In this role, you will:
- Design and run pre-training, continued pre-training, and mid-training experiments for code models.
- Build and improve data pipelines for large-scale model training, including filtering, deduplication, mixture design, and dataset quality checks.
- Work with code corpora, repositories, tests, execution traces, and synthetic data.
- Develop evaluations for complex repository-level code reasoning tasks.
- Collaborate with researchers and engineers working on ML for code and AI developer tools.
We’ll be happy to have you on our team if you:
- Have hands-on experience with model pre-training, continued training, or mid-training.
- Have strong engineering skills in Python and experience with modern ML frameworks.
- Understand large-scale ML training workflows, including data processing, distributed training, checkpointing, evaluation, experiment tracking, and debugging.
- Have experience working with large datasets and care about data quality, contamination, sampling, and reproducibility.
- Have a background in NLP, ML for software engineering, or a similar domain.
- Enjoy working on research problems with high uncertainty and turning ideas into working experiments.
It would be a plus if you:
- Have experience training or adapting models for code generation, code understanding, software agents, program repair, test generation, or repository-level reasoning.

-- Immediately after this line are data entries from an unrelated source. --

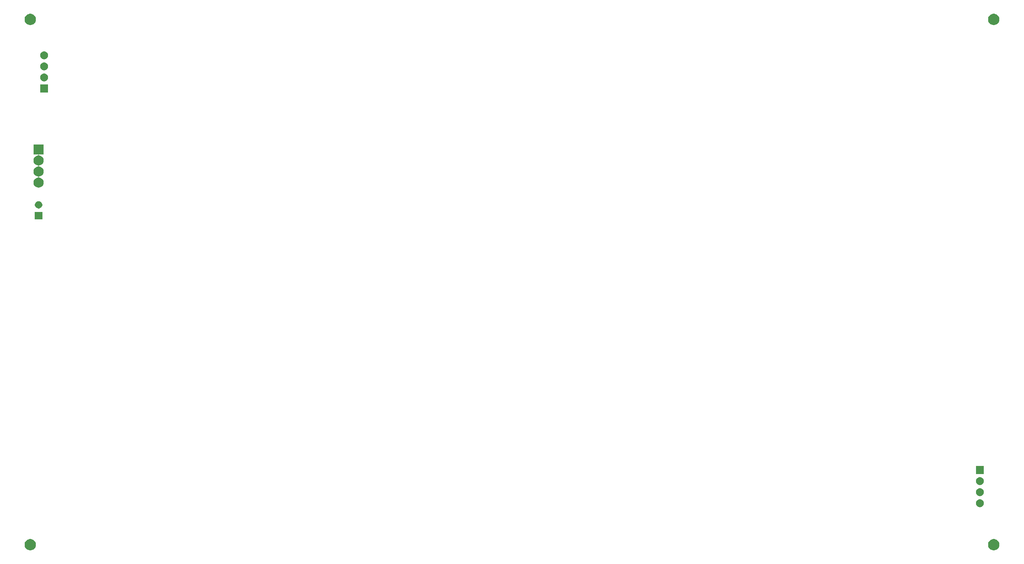
<source format=gbr>
G04 #@! TF.GenerationSoftware,KiCad,Pcbnew,(5.1.5-0-10_14)*
G04 #@! TF.CreationDate,2020-02-16T18:48:00-08:00*
G04 #@! TF.ProjectId,SpectrumAnayzerMini32,53706563-7472-4756-9d41-6e61797a6572,rev?*
G04 #@! TF.SameCoordinates,Original*
G04 #@! TF.FileFunction,Soldermask,Bot*
G04 #@! TF.FilePolarity,Negative*
%FSLAX46Y46*%
G04 Gerber Fmt 4.6, Leading zero omitted, Abs format (unit mm)*
G04 Created by KiCad (PCBNEW (5.1.5-0-10_14)) date 2020-02-16 18:48:00*
%MOMM*%
%LPD*%
G04 APERTURE LIST*
%ADD10C,0.100000*%
G04 APERTURE END LIST*
D10*
G36*
X245489487Y-149878996D02*
G01*
X245726253Y-149977068D01*
X245726255Y-149977069D01*
X245939339Y-150119447D01*
X246120553Y-150300661D01*
X246262932Y-150513747D01*
X246361004Y-150750513D01*
X246411000Y-151001861D01*
X246411000Y-151258139D01*
X246361004Y-151509487D01*
X246262932Y-151746253D01*
X246262931Y-151746255D01*
X246120553Y-151959339D01*
X245939339Y-152140553D01*
X245726255Y-152282931D01*
X245726254Y-152282932D01*
X245726253Y-152282932D01*
X245489487Y-152381004D01*
X245238139Y-152431000D01*
X244981861Y-152431000D01*
X244730513Y-152381004D01*
X244493747Y-152282932D01*
X244493746Y-152282932D01*
X244493745Y-152282931D01*
X244280661Y-152140553D01*
X244099447Y-151959339D01*
X243957069Y-151746255D01*
X243957068Y-151746253D01*
X243858996Y-151509487D01*
X243809000Y-151258139D01*
X243809000Y-151001861D01*
X243858996Y-150750513D01*
X243957068Y-150513747D01*
X244099447Y-150300661D01*
X244280661Y-150119447D01*
X244493745Y-149977069D01*
X244493747Y-149977068D01*
X244730513Y-149878996D01*
X244981861Y-149829000D01*
X245238139Y-149829000D01*
X245489487Y-149878996D01*
G37*
G36*
X24509487Y-149878996D02*
G01*
X24746253Y-149977068D01*
X24746255Y-149977069D01*
X24959339Y-150119447D01*
X25140553Y-150300661D01*
X25282932Y-150513747D01*
X25381004Y-150750513D01*
X25431000Y-151001861D01*
X25431000Y-151258139D01*
X25381004Y-151509487D01*
X25282932Y-151746253D01*
X25282931Y-151746255D01*
X25140553Y-151959339D01*
X24959339Y-152140553D01*
X24746255Y-152282931D01*
X24746254Y-152282932D01*
X24746253Y-152282932D01*
X24509487Y-152381004D01*
X24258139Y-152431000D01*
X24001861Y-152431000D01*
X23750513Y-152381004D01*
X23513747Y-152282932D01*
X23513746Y-152282932D01*
X23513745Y-152282931D01*
X23300661Y-152140553D01*
X23119447Y-151959339D01*
X22977069Y-151746255D01*
X22977068Y-151746253D01*
X22878996Y-151509487D01*
X22829000Y-151258139D01*
X22829000Y-151001861D01*
X22878996Y-150750513D01*
X22977068Y-150513747D01*
X23119447Y-150300661D01*
X23300661Y-150119447D01*
X23513745Y-149977069D01*
X23513747Y-149977068D01*
X23750513Y-149878996D01*
X24001861Y-149829000D01*
X24258139Y-149829000D01*
X24509487Y-149878996D01*
G37*
G36*
X242048512Y-140708927D02*
G01*
X242197812Y-140738624D01*
X242361784Y-140806544D01*
X242509354Y-140905147D01*
X242634853Y-141030646D01*
X242733456Y-141178216D01*
X242801376Y-141342188D01*
X242836000Y-141516259D01*
X242836000Y-141693741D01*
X242801376Y-141867812D01*
X242733456Y-142031784D01*
X242634853Y-142179354D01*
X242509354Y-142304853D01*
X242361784Y-142403456D01*
X242197812Y-142471376D01*
X242048512Y-142501073D01*
X242023742Y-142506000D01*
X241846258Y-142506000D01*
X241821488Y-142501073D01*
X241672188Y-142471376D01*
X241508216Y-142403456D01*
X241360646Y-142304853D01*
X241235147Y-142179354D01*
X241136544Y-142031784D01*
X241068624Y-141867812D01*
X241034000Y-141693741D01*
X241034000Y-141516259D01*
X241068624Y-141342188D01*
X241136544Y-141178216D01*
X241235147Y-141030646D01*
X241360646Y-140905147D01*
X241508216Y-140806544D01*
X241672188Y-140738624D01*
X241821488Y-140708927D01*
X241846258Y-140704000D01*
X242023742Y-140704000D01*
X242048512Y-140708927D01*
G37*
G36*
X242048512Y-138168927D02*
G01*
X242197812Y-138198624D01*
X242361784Y-138266544D01*
X242509354Y-138365147D01*
X242634853Y-138490646D01*
X242733456Y-138638216D01*
X242801376Y-138802188D01*
X242836000Y-138976259D01*
X242836000Y-139153741D01*
X242801376Y-139327812D01*
X242733456Y-139491784D01*
X242634853Y-139639354D01*
X242509354Y-139764853D01*
X242361784Y-139863456D01*
X242197812Y-139931376D01*
X242048512Y-139961073D01*
X242023742Y-139966000D01*
X241846258Y-139966000D01*
X241821488Y-139961073D01*
X241672188Y-139931376D01*
X241508216Y-139863456D01*
X241360646Y-139764853D01*
X241235147Y-139639354D01*
X241136544Y-139491784D01*
X241068624Y-139327812D01*
X241034000Y-139153741D01*
X241034000Y-138976259D01*
X241068624Y-138802188D01*
X241136544Y-138638216D01*
X241235147Y-138490646D01*
X241360646Y-138365147D01*
X241508216Y-138266544D01*
X241672188Y-138198624D01*
X241821488Y-138168927D01*
X241846258Y-138164000D01*
X242023742Y-138164000D01*
X242048512Y-138168927D01*
G37*
G36*
X242048512Y-135628927D02*
G01*
X242197812Y-135658624D01*
X242361784Y-135726544D01*
X242509354Y-135825147D01*
X242634853Y-135950646D01*
X242733456Y-136098216D01*
X242801376Y-136262188D01*
X242836000Y-136436259D01*
X242836000Y-136613741D01*
X242801376Y-136787812D01*
X242733456Y-136951784D01*
X242634853Y-137099354D01*
X242509354Y-137224853D01*
X242361784Y-137323456D01*
X242197812Y-137391376D01*
X242048512Y-137421073D01*
X242023742Y-137426000D01*
X241846258Y-137426000D01*
X241821488Y-137421073D01*
X241672188Y-137391376D01*
X241508216Y-137323456D01*
X241360646Y-137224853D01*
X241235147Y-137099354D01*
X241136544Y-136951784D01*
X241068624Y-136787812D01*
X241034000Y-136613741D01*
X241034000Y-136436259D01*
X241068624Y-136262188D01*
X241136544Y-136098216D01*
X241235147Y-135950646D01*
X241360646Y-135825147D01*
X241508216Y-135726544D01*
X241672188Y-135658624D01*
X241821488Y-135628927D01*
X241846258Y-135624000D01*
X242023742Y-135624000D01*
X242048512Y-135628927D01*
G37*
G36*
X242836000Y-134886000D02*
G01*
X241034000Y-134886000D01*
X241034000Y-133084000D01*
X242836000Y-133084000D01*
X242836000Y-134886000D01*
G37*
G36*
X26886000Y-76416000D02*
G01*
X25184000Y-76416000D01*
X25184000Y-74714000D01*
X26886000Y-74714000D01*
X26886000Y-76416000D01*
G37*
G36*
X26283228Y-72246703D02*
G01*
X26438100Y-72310853D01*
X26577481Y-72403985D01*
X26696015Y-72522519D01*
X26789147Y-72661900D01*
X26853297Y-72816772D01*
X26886000Y-72981184D01*
X26886000Y-73148816D01*
X26853297Y-73313228D01*
X26789147Y-73468100D01*
X26696015Y-73607481D01*
X26577481Y-73726015D01*
X26438100Y-73819147D01*
X26283228Y-73883297D01*
X26118816Y-73916000D01*
X25951184Y-73916000D01*
X25786772Y-73883297D01*
X25631900Y-73819147D01*
X25492519Y-73726015D01*
X25373985Y-73607481D01*
X25280853Y-73468100D01*
X25216703Y-73313228D01*
X25184000Y-73148816D01*
X25184000Y-72981184D01*
X25216703Y-72816772D01*
X25280853Y-72661900D01*
X25373985Y-72522519D01*
X25492519Y-72403985D01*
X25631900Y-72310853D01*
X25786772Y-72246703D01*
X25951184Y-72214000D01*
X26118816Y-72214000D01*
X26283228Y-72246703D01*
G37*
G36*
X27186000Y-61476000D02*
G01*
X26220993Y-61476000D01*
X26196607Y-61478402D01*
X26173158Y-61485515D01*
X26151547Y-61497066D01*
X26132605Y-61512611D01*
X26117060Y-61531553D01*
X26105509Y-61553164D01*
X26098396Y-61576613D01*
X26095994Y-61600999D01*
X26098396Y-61625385D01*
X26105509Y-61648834D01*
X26117060Y-61670445D01*
X26132605Y-61689387D01*
X26151547Y-61704932D01*
X26173158Y-61716483D01*
X26196608Y-61723596D01*
X26370734Y-61758232D01*
X26580203Y-61844997D01*
X26768720Y-61970960D01*
X26929040Y-62131280D01*
X27055003Y-62319797D01*
X27141768Y-62529266D01*
X27186000Y-62751636D01*
X27186000Y-62978364D01*
X27141768Y-63200734D01*
X27055003Y-63410203D01*
X26929040Y-63598720D01*
X26768720Y-63759040D01*
X26580203Y-63885003D01*
X26370734Y-63971768D01*
X26243161Y-63997144D01*
X26166448Y-64012403D01*
X26142999Y-64019516D01*
X26121388Y-64031067D01*
X26102446Y-64046612D01*
X26086901Y-64065554D01*
X26075350Y-64087165D01*
X26068237Y-64110614D01*
X26065835Y-64135000D01*
X26068237Y-64159386D01*
X26075350Y-64182835D01*
X26086901Y-64204446D01*
X26102446Y-64223388D01*
X26121388Y-64238933D01*
X26142999Y-64250484D01*
X26166448Y-64257597D01*
X26243161Y-64272856D01*
X26370734Y-64298232D01*
X26580203Y-64384997D01*
X26768720Y-64510960D01*
X26929040Y-64671280D01*
X27055003Y-64859797D01*
X27141768Y-65069266D01*
X27186000Y-65291636D01*
X27186000Y-65518364D01*
X27141768Y-65740734D01*
X27055003Y-65950203D01*
X26929040Y-66138720D01*
X26768720Y-66299040D01*
X26580203Y-66425003D01*
X26370734Y-66511768D01*
X26243161Y-66537144D01*
X26166448Y-66552403D01*
X26142999Y-66559516D01*
X26121388Y-66571067D01*
X26102446Y-66586612D01*
X26086901Y-66605554D01*
X26075350Y-66627165D01*
X26068237Y-66650614D01*
X26065835Y-66675000D01*
X26068237Y-66699386D01*
X26075350Y-66722835D01*
X26086901Y-66744446D01*
X26102446Y-66763388D01*
X26121388Y-66778933D01*
X26142999Y-66790484D01*
X26166448Y-66797597D01*
X26243161Y-66812856D01*
X26370734Y-66838232D01*
X26580203Y-66924997D01*
X26768720Y-67050960D01*
X26929040Y-67211280D01*
X27055003Y-67399797D01*
X27141768Y-67609266D01*
X27186000Y-67831636D01*
X27186000Y-68058364D01*
X27141768Y-68280734D01*
X27055003Y-68490203D01*
X26929040Y-68678720D01*
X26768720Y-68839040D01*
X26580203Y-68965003D01*
X26370734Y-69051768D01*
X26259549Y-69073884D01*
X26148365Y-69096000D01*
X25921635Y-69096000D01*
X25810451Y-69073884D01*
X25699266Y-69051768D01*
X25489797Y-68965003D01*
X25301280Y-68839040D01*
X25140960Y-68678720D01*
X25014997Y-68490203D01*
X24928232Y-68280734D01*
X24884000Y-68058364D01*
X24884000Y-67831636D01*
X24928232Y-67609266D01*
X25014997Y-67399797D01*
X25140960Y-67211280D01*
X25301280Y-67050960D01*
X25489797Y-66924997D01*
X25699266Y-66838232D01*
X25826839Y-66812856D01*
X25903552Y-66797597D01*
X25927001Y-66790484D01*
X25948612Y-66778933D01*
X25967554Y-66763388D01*
X25983099Y-66744446D01*
X25994650Y-66722835D01*
X26001763Y-66699386D01*
X26004165Y-66675000D01*
X26001763Y-66650614D01*
X25994650Y-66627165D01*
X25983099Y-66605554D01*
X25967554Y-66586612D01*
X25948612Y-66571067D01*
X25927001Y-66559516D01*
X25903552Y-66552403D01*
X25826839Y-66537144D01*
X25699266Y-66511768D01*
X25489797Y-66425003D01*
X25301280Y-66299040D01*
X25140960Y-66138720D01*
X25014997Y-65950203D01*
X24928232Y-65740734D01*
X24884000Y-65518364D01*
X24884000Y-65291636D01*
X24928232Y-65069266D01*
X25014997Y-64859797D01*
X25140960Y-64671280D01*
X25301280Y-64510960D01*
X25489797Y-64384997D01*
X25699266Y-64298232D01*
X25826839Y-64272856D01*
X25903552Y-64257597D01*
X25927001Y-64250484D01*
X25948612Y-64238933D01*
X25967554Y-64223388D01*
X25983099Y-64204446D01*
X25994650Y-64182835D01*
X26001763Y-64159386D01*
X26004165Y-64135000D01*
X26001763Y-64110614D01*
X25994650Y-64087165D01*
X25983099Y-64065554D01*
X25967554Y-64046612D01*
X25948612Y-64031067D01*
X25927001Y-64019516D01*
X25903552Y-64012403D01*
X25826839Y-63997144D01*
X25699266Y-63971768D01*
X25489797Y-63885003D01*
X25301280Y-63759040D01*
X25140960Y-63598720D01*
X25014997Y-63410203D01*
X24928232Y-63200734D01*
X24884000Y-62978364D01*
X24884000Y-62751636D01*
X24928232Y-62529266D01*
X25014997Y-62319797D01*
X25140960Y-62131280D01*
X25301280Y-61970960D01*
X25489797Y-61844997D01*
X25699266Y-61758232D01*
X25873392Y-61723596D01*
X25896842Y-61716483D01*
X25918453Y-61704932D01*
X25937395Y-61689387D01*
X25952940Y-61670445D01*
X25964491Y-61648834D01*
X25971604Y-61625385D01*
X25974006Y-61600999D01*
X25971604Y-61576613D01*
X25964491Y-61553164D01*
X25952940Y-61531553D01*
X25937395Y-61512611D01*
X25918453Y-61497066D01*
X25896842Y-61485515D01*
X25873393Y-61478402D01*
X25849007Y-61476000D01*
X24884000Y-61476000D01*
X24884000Y-59174000D01*
X27186000Y-59174000D01*
X27186000Y-61476000D01*
G37*
G36*
X28206000Y-47256000D02*
G01*
X26404000Y-47256000D01*
X26404000Y-45454000D01*
X28206000Y-45454000D01*
X28206000Y-47256000D01*
G37*
G36*
X27418512Y-42918927D02*
G01*
X27567812Y-42948624D01*
X27731784Y-43016544D01*
X27879354Y-43115147D01*
X28004853Y-43240646D01*
X28103456Y-43388216D01*
X28171376Y-43552188D01*
X28206000Y-43726259D01*
X28206000Y-43903741D01*
X28171376Y-44077812D01*
X28103456Y-44241784D01*
X28004853Y-44389354D01*
X27879354Y-44514853D01*
X27731784Y-44613456D01*
X27567812Y-44681376D01*
X27418512Y-44711073D01*
X27393742Y-44716000D01*
X27216258Y-44716000D01*
X27191488Y-44711073D01*
X27042188Y-44681376D01*
X26878216Y-44613456D01*
X26730646Y-44514853D01*
X26605147Y-44389354D01*
X26506544Y-44241784D01*
X26438624Y-44077812D01*
X26404000Y-43903741D01*
X26404000Y-43726259D01*
X26438624Y-43552188D01*
X26506544Y-43388216D01*
X26605147Y-43240646D01*
X26730646Y-43115147D01*
X26878216Y-43016544D01*
X27042188Y-42948624D01*
X27191488Y-42918927D01*
X27216258Y-42914000D01*
X27393742Y-42914000D01*
X27418512Y-42918927D01*
G37*
G36*
X27418512Y-40378927D02*
G01*
X27567812Y-40408624D01*
X27731784Y-40476544D01*
X27879354Y-40575147D01*
X28004853Y-40700646D01*
X28103456Y-40848216D01*
X28171376Y-41012188D01*
X28206000Y-41186259D01*
X28206000Y-41363741D01*
X28171376Y-41537812D01*
X28103456Y-41701784D01*
X28004853Y-41849354D01*
X27879354Y-41974853D01*
X27731784Y-42073456D01*
X27567812Y-42141376D01*
X27418512Y-42171073D01*
X27393742Y-42176000D01*
X27216258Y-42176000D01*
X27191488Y-42171073D01*
X27042188Y-42141376D01*
X26878216Y-42073456D01*
X26730646Y-41974853D01*
X26605147Y-41849354D01*
X26506544Y-41701784D01*
X26438624Y-41537812D01*
X26404000Y-41363741D01*
X26404000Y-41186259D01*
X26438624Y-41012188D01*
X26506544Y-40848216D01*
X26605147Y-40700646D01*
X26730646Y-40575147D01*
X26878216Y-40476544D01*
X27042188Y-40408624D01*
X27191488Y-40378927D01*
X27216258Y-40374000D01*
X27393742Y-40374000D01*
X27418512Y-40378927D01*
G37*
G36*
X27418512Y-37838927D02*
G01*
X27567812Y-37868624D01*
X27731784Y-37936544D01*
X27879354Y-38035147D01*
X28004853Y-38160646D01*
X28103456Y-38308216D01*
X28171376Y-38472188D01*
X28206000Y-38646259D01*
X28206000Y-38823741D01*
X28171376Y-38997812D01*
X28103456Y-39161784D01*
X28004853Y-39309354D01*
X27879354Y-39434853D01*
X27731784Y-39533456D01*
X27567812Y-39601376D01*
X27418512Y-39631073D01*
X27393742Y-39636000D01*
X27216258Y-39636000D01*
X27191488Y-39631073D01*
X27042188Y-39601376D01*
X26878216Y-39533456D01*
X26730646Y-39434853D01*
X26605147Y-39309354D01*
X26506544Y-39161784D01*
X26438624Y-38997812D01*
X26404000Y-38823741D01*
X26404000Y-38646259D01*
X26438624Y-38472188D01*
X26506544Y-38308216D01*
X26605147Y-38160646D01*
X26730646Y-38035147D01*
X26878216Y-37936544D01*
X27042188Y-37868624D01*
X27191488Y-37838927D01*
X27216258Y-37834000D01*
X27393742Y-37834000D01*
X27418512Y-37838927D01*
G37*
G36*
X245489487Y-29228996D02*
G01*
X245726253Y-29327068D01*
X245726255Y-29327069D01*
X245939339Y-29469447D01*
X246120553Y-29650661D01*
X246262932Y-29863747D01*
X246361004Y-30100513D01*
X246411000Y-30351861D01*
X246411000Y-30608139D01*
X246361004Y-30859487D01*
X246262932Y-31096253D01*
X246262931Y-31096255D01*
X246120553Y-31309339D01*
X245939339Y-31490553D01*
X245726255Y-31632931D01*
X245726254Y-31632932D01*
X245726253Y-31632932D01*
X245489487Y-31731004D01*
X245238139Y-31781000D01*
X244981861Y-31781000D01*
X244730513Y-31731004D01*
X244493747Y-31632932D01*
X244493746Y-31632932D01*
X244493745Y-31632931D01*
X244280661Y-31490553D01*
X244099447Y-31309339D01*
X243957069Y-31096255D01*
X243957068Y-31096253D01*
X243858996Y-30859487D01*
X243809000Y-30608139D01*
X243809000Y-30351861D01*
X243858996Y-30100513D01*
X243957068Y-29863747D01*
X244099447Y-29650661D01*
X244280661Y-29469447D01*
X244493745Y-29327069D01*
X244493747Y-29327068D01*
X244730513Y-29228996D01*
X244981861Y-29179000D01*
X245238139Y-29179000D01*
X245489487Y-29228996D01*
G37*
G36*
X24509487Y-29228996D02*
G01*
X24746253Y-29327068D01*
X24746255Y-29327069D01*
X24959339Y-29469447D01*
X25140553Y-29650661D01*
X25282932Y-29863747D01*
X25381004Y-30100513D01*
X25431000Y-30351861D01*
X25431000Y-30608139D01*
X25381004Y-30859487D01*
X25282932Y-31096253D01*
X25282931Y-31096255D01*
X25140553Y-31309339D01*
X24959339Y-31490553D01*
X24746255Y-31632931D01*
X24746254Y-31632932D01*
X24746253Y-31632932D01*
X24509487Y-31731004D01*
X24258139Y-31781000D01*
X24001861Y-31781000D01*
X23750513Y-31731004D01*
X23513747Y-31632932D01*
X23513746Y-31632932D01*
X23513745Y-31632931D01*
X23300661Y-31490553D01*
X23119447Y-31309339D01*
X22977069Y-31096255D01*
X22977068Y-31096253D01*
X22878996Y-30859487D01*
X22829000Y-30608139D01*
X22829000Y-30351861D01*
X22878996Y-30100513D01*
X22977068Y-29863747D01*
X23119447Y-29650661D01*
X23300661Y-29469447D01*
X23513745Y-29327069D01*
X23513747Y-29327068D01*
X23750513Y-29228996D01*
X24001861Y-29179000D01*
X24258139Y-29179000D01*
X24509487Y-29228996D01*
G37*
M02*

</source>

- Have worked with execution-based data, such as unit tests, traces, logs, compiler feedback, runtime states, or sandboxed code execution.
- Have experience with large-scale distributed training of models with 70B+ parameters.
- Understand evaluation challenges for code models, including benchmark contamination, flaky tests, execution-based scoring, and long-horizon task evaluation.
- Have contributed to ML infrastructure, open-source projects, or research systems.